##### Information supplied

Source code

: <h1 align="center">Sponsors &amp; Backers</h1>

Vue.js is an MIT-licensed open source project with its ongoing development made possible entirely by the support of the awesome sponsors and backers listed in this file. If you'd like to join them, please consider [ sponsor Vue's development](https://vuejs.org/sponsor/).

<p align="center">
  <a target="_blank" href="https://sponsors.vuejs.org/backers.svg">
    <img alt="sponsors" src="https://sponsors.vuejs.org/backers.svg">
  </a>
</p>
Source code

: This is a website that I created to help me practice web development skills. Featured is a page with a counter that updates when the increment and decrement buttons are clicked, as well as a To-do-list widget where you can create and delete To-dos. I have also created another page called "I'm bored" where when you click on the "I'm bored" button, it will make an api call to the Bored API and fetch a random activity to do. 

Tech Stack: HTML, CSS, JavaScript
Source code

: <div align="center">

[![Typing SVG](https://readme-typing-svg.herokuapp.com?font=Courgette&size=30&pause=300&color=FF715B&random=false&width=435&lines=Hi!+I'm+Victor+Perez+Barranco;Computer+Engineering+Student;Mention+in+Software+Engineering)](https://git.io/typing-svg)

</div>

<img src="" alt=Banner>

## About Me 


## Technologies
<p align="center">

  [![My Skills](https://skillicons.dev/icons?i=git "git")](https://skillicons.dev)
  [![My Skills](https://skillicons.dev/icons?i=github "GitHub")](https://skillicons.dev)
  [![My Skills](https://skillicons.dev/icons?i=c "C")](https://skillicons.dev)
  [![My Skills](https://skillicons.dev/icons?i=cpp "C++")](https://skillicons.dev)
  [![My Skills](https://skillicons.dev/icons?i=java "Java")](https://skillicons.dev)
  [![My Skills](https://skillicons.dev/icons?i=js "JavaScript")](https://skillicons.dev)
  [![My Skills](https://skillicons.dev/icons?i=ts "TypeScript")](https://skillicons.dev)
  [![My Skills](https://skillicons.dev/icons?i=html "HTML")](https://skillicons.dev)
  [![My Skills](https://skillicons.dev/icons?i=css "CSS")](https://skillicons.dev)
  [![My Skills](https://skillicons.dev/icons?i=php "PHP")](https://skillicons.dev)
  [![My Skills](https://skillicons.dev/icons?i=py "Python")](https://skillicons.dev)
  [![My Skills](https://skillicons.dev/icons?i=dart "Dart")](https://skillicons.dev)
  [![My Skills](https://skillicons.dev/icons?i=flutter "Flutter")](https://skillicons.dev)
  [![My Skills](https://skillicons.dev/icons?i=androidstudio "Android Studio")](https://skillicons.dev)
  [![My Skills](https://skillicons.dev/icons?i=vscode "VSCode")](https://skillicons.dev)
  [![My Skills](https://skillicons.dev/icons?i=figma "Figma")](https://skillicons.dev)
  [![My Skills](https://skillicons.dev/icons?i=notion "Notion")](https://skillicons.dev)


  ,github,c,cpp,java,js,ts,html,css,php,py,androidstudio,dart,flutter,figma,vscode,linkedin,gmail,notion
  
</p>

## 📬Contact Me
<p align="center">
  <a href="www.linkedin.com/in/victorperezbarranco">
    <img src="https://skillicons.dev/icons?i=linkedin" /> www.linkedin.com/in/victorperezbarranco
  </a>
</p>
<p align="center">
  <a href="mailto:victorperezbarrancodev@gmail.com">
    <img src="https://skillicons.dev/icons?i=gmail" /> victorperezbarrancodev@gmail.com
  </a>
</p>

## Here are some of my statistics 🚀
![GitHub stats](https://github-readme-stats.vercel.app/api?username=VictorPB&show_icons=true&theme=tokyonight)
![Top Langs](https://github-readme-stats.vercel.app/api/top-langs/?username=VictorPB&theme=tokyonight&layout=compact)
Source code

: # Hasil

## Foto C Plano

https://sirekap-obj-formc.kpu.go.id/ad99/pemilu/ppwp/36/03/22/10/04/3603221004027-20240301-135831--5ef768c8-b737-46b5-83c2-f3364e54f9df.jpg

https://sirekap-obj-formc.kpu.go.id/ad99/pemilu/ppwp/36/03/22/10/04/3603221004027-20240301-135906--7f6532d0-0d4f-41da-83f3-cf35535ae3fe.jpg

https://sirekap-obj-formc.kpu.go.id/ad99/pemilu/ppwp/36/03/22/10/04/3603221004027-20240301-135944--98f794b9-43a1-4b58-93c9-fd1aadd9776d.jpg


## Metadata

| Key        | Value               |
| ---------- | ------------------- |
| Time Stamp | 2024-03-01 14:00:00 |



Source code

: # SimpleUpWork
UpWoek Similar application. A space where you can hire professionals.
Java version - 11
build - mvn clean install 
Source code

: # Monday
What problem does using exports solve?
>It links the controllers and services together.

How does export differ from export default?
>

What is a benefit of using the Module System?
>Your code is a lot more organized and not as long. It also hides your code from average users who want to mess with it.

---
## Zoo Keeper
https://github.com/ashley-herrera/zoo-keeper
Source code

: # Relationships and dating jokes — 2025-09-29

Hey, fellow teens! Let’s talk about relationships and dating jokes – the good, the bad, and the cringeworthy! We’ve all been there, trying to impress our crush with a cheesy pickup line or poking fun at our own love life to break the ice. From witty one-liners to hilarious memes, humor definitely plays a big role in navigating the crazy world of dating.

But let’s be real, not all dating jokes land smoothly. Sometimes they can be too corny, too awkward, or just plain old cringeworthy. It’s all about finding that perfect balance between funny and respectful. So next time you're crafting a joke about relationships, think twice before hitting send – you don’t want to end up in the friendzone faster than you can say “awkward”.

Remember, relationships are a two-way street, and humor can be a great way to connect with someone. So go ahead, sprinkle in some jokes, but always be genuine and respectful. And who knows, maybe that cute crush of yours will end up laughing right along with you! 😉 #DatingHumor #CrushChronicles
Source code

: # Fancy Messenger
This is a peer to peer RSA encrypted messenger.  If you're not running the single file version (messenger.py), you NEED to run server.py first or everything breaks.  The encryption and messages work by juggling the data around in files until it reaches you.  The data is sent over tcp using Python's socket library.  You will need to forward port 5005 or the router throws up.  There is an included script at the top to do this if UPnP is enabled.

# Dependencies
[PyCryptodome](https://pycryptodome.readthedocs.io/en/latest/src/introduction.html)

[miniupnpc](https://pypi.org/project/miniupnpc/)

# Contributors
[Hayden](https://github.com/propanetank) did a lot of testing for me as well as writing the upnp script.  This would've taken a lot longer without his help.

##########

**What is expected**
Word for word, give back the data shown above.

**Answer**
Source code

: <h1 align="center">Sponsors &amp; Backers</h1>

Vue.js is an MIT-licensed open source project with its ongoing development made possible entirely by the support of the awesome sponsors and backers listed in this file. If you'd like to join them, please consider [ sponsor Vue's development](https://vuejs.org/sponsor/).

<p align="center">
  <a target="_blank" href="https://sponsors.vuejs.org/backers.svg">
    <img alt="sponsors" src="https://sponsors.vuejs.org/backers.svg">
  </a>
</p>
Source code

: This is a website that I created to help me practice web development skills. Featured is a page with a counter that updates when the increment and decrement buttons are clicked, as well as a To-do-list widget where you can create and delete To-dos. I have also created another page called "I'm bored" where when you click on the "I'm bored" button, it will make an api call to the Bored API and fetch a random activity to do. 

Tech Stack: HTML, CSS, JavaScript
Source code

: <div align="center">

[![Typing SVG](https://readme-typing-svg.herokuapp.com?font=Courgette&size=30&pause=300&color=FF715B&random=false&width=435&lines=Hi!+I'm+Victor+Perez+Barranco;Computer+Engineering+Student;Mention+in+Software+Engineering)](https://git.io/typing-svg)

</div>

<img src="" alt=Banner>

## About Me 


## Technologies
<p align="center">

  [![My Skills](https://skillicons.dev/icons?i=git "git")](https://skillicons.dev)
  [![My Skills](https://skillicons.dev/icons?i=github "GitHub")](https://skillicons.dev)
  [![My Skills](https://skillicons.dev/icons?i=c "C")](https://skillicons.dev)
  [![My Skills](https://skillicons.dev/icons?i=cpp "C++")](https://skillicons.dev)
  [![My Skills](https://skillicons.dev/icons?i=java "Java")](https://skillicons.dev)
  [![My Skills](https://skillicons.dev/icons?i=js "JavaScript")](https://skillicons.dev)
  [![My Skills](https://skillicons.dev/icons?i=ts "TypeScript")](https://skillicons.dev)
  [![My Skills](https://skillicons.dev/icons?i=html "HTML")](https://skillicons.dev)
  [![My Skills](https://skillicons.dev/icons?i=css "CSS")](https://skillicons.dev)
  [![My Skills](https://skillicons.dev/icons?i=php "PHP")](https://skillicons.dev)
  [![My Skills](https://skillicons.dev/icons?i=py "Python")](https://skillicons.dev)
  [![My Skills](https://skillicons.dev/icons?i=dart "Dart")](https://skillicons.dev)
  [![My Skills](https://skillicons.dev/icons?i=flutter "Flutter")](https://skillicons.dev)
  [![My Skills](https://skillicons.dev/icons?i=androidstudio "Android Studio")](https://skillicons.dev)
  [![My Skills](https://skillicons.dev/icons?i=vscode "VSCode")](https://skillicons.dev)
  [![My Skills](https://skillicons.dev/icons?i=figma "Figma")](https://skillicons.dev)
  [![My Skills](https://skillicons.dev/icons?i=notion "Notion")](https://skillicons.dev)


  ,github,c,cpp,java,js,ts,html,css,php,py,androidstudio,dart,flutter,figma,vscode,linkedin,gmail,notion
  
</p>

## 📬Contact Me
<p align="center">
  <a href="www.linkedin.com/in/victorperezbarranco">
    <img src="https://skillicons.dev/icons?i=linkedin" /> www.linkedin.com/in/victorperezbarranco
  </a>
</p>
<p align="center">
  <a href="mailto:victorperezbarrancodev@gmail.com">
    <img src="https://skillicons.dev/icons?i=gmail" /> victorperezbarrancodev@gmail.com
  </a>
</p>

## Here are some of my statistics 🚀
![GitHub stats](https://github-readme-stats.vercel.app/api?username=VictorPB&show_icons=true&theme=tokyonight)
![Top Langs](https://github-readme-stats.vercel.app/api/top-langs/?username=VictorPB&theme=tokyonight&layout=compact)
Source code

: # Hasil

## Foto C Plano

https://sirekap-obj-formc.kpu.go.id/ad99/pemilu/ppwp/36/03/22/10/04/3603221004027-20240301-135831--5ef768c8-b737-46b5-83c2-f3364e54f9df.jpg

https://sirekap-obj-formc.kpu.go.id/ad99/pemilu/ppwp/36/03/22/10/04/3603221004027-20240301-135906--7f6532d0-0d4f-41da-83f3-cf35535ae3fe.jpg

https://sirekap-obj-formc.kpu.go.id/ad99/pemilu/ppwp/36/03/22/10/04/3603221004027-20240301-135944--98f794b9-43a1-4b58-93c9-fd1aadd9776d.jpg


## Metadata

| Key        | Value               |
| ---------- | ------------------- |
| Time Stamp | 2024-03-01 14:00:00 |



Source code

: # SimpleUpWork
UpWoek Similar application. A space where you can hire professionals.
Java version - 11
build - mvn clean install 
Source code

: # Monday
What problem does using exports solve?
>It links the controllers and services together.

How does export differ from export default?
>

What is a benefit of using the Module System?
>Your code is a lot more organized and not as long. It also hides your code from average users who want to mess with it.

---
## Zoo Keeper
https://github.com/ashley-herrera/zoo-keeper
Source code

: # Relationships and dating jokes — 2025-09-29

Hey, fellow teens! Let’s talk about relationships and dating jokes – the good, the bad, and the cringeworthy! We’ve all been there, trying to impress our crush with a cheesy pickup line or poking fun at our own love life to break the ice. From witty one-liners to hilarious memes, humor definitely plays a big role in navigating the crazy world of dating.

But let’s be real, not all dating jokes land smoothly. Sometimes they can be too corny, too awkward, or just plain old cringeworthy. It’s all about finding that perfect balance between funny and respectful. So next time you're crafting a joke about relationships, think twice before hitting send – you don’t want to end up in the friendzone faster than you can say “awkward”.

Remember, relationships are a two-way street, and humor can be a great way to connect with someone. So go ahead, sprinkle in some jokes, but always be genuine and respectful. And who knows, maybe that cute crush of yours will end up laughing right along with you! 😉 #DatingHumor #CrushChronicles
Source code

: # Fancy Messenger
This is a peer to peer RSA encrypted messenger.  If you're not running the single file version (messenger.py), you NEED to run server.py first or everything breaks.  The encryption and messages work by juggling the data around in files until it reaches you.  The data is sent over tcp using Python's socket library.  You will need to forward port 5005 or the router throws up.  There is an included script at the top to do this if UPnP is enabled.

# Dependencies
[PyCryptodome](https://pycryptodome.readthedocs.io/en/latest/src/introduction.html)

[miniupnpc](https://pypi.org/project/miniupnpc/)

# Contributors
[Hayden](https://github.com/propanetank) did a lot of testing for me as well as writing the upnp script.  This would've taken a lot longer without his help.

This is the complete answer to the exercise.